Night of the Living Dead (1968)
The first zombie movies came from the 1930’s, but George A. Romero’s incarnation really took the concept to the next level. In the movie, the dead are reanimated by radiation from a space probe returning from Venus which exploded in the atmosphere. The dead rise and start feasting on the flesh of the living, and all the protagonists in the film die, and the film hints that the zombie invasion continues to spread. So we can see how this contains a number of Plutonian themes. Other notable films and series in this genre include 28 Days Later, Dawn of the Dead, Resident Evil (only the first one) and the Walking Dead series.
As much as zombies reflect an apocalyptic Plutonian threat, George A. Romero envisioned them as representations of conformity and mindless consumerism, with the survivors representing counterculturalists, anticapitalists and those working for civil rights, social justice and freedom. Mass conformity and mindlessness would perhaps be better represented by Neptune, but Pluto’s path intersects with Neptune’s, so perhaps the concepts of Neptune and Pluto can sometimes be subtly linked.
War of the Worlds (2005)
(I know it’s not strictly a horror film but get over yourself).
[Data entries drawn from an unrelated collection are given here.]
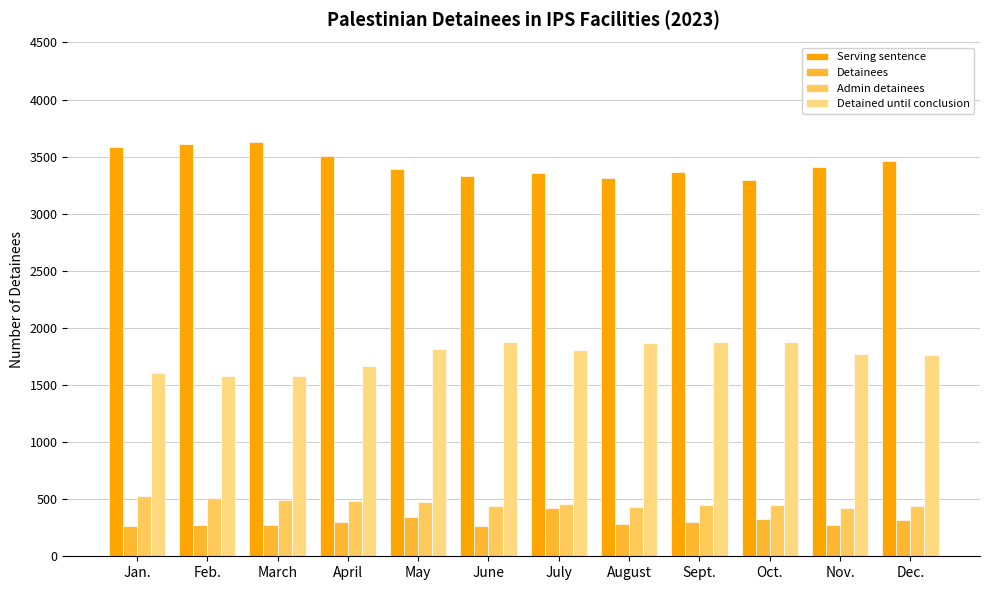

How many distinct data groups are displayed?

4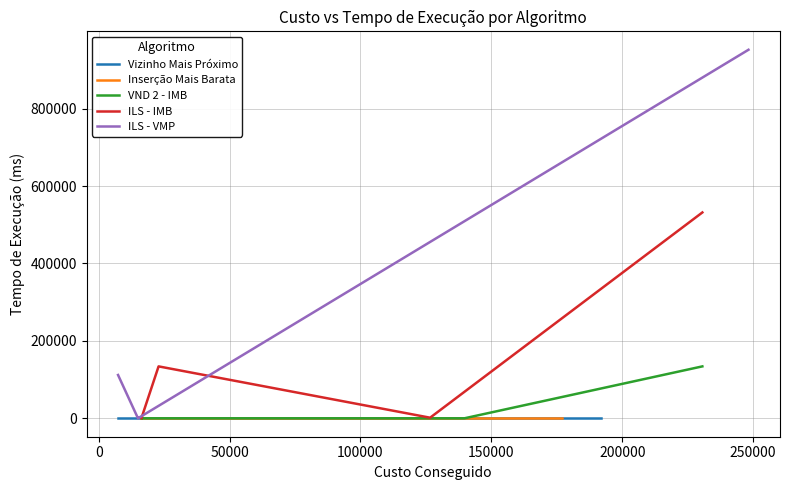

Rank the series by their maximum value, from lowest to highest.

Vizinho Mais Próximo, Inserção Mais Barata, VND 2 - IMB, ILS - IMB, ILS - VMP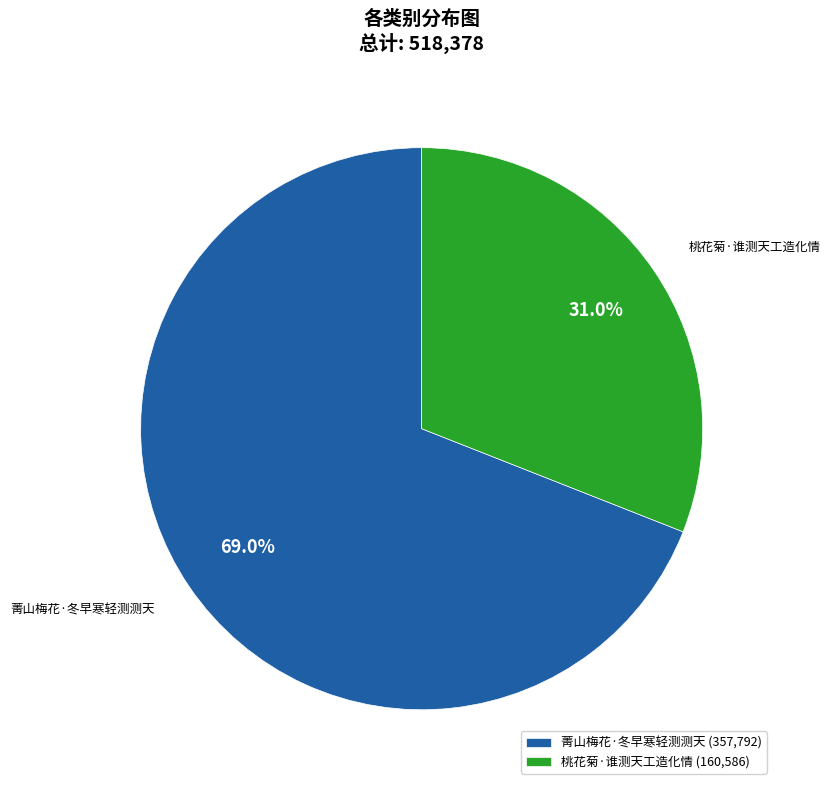

Rank the categories by value from highest to lowest.

菁山梅花·冬早寒轻测测天, 桃花菊·谁测天工造化情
Similar to how Godzilla and zombies surfaced in response to the threat of nuclear annihilation, Steven Spielberg’s contemporary take on H.G. Well’s victorian novel clearly takes its inspiration from the panic and trauma of the 9/11 terrorist attacks, right down to the images of destroyed airplanes and buildings, and people running away covered in ash. The day is saved (perhaps implausibly) by micro-organisms which the alien invaders are allergic to, which is also a Plutonian reflection of the extreme powers at microscopic scales.
So when you’re watching some scary movies this Halloween, try ruminating on what planetary archetypes are in play, in the narrative or in the characters. It can help you get better at deciphering the planetary archetypes at work in daily life and in the broad sweep of history, and it’s pretty fun. Happy Halloween!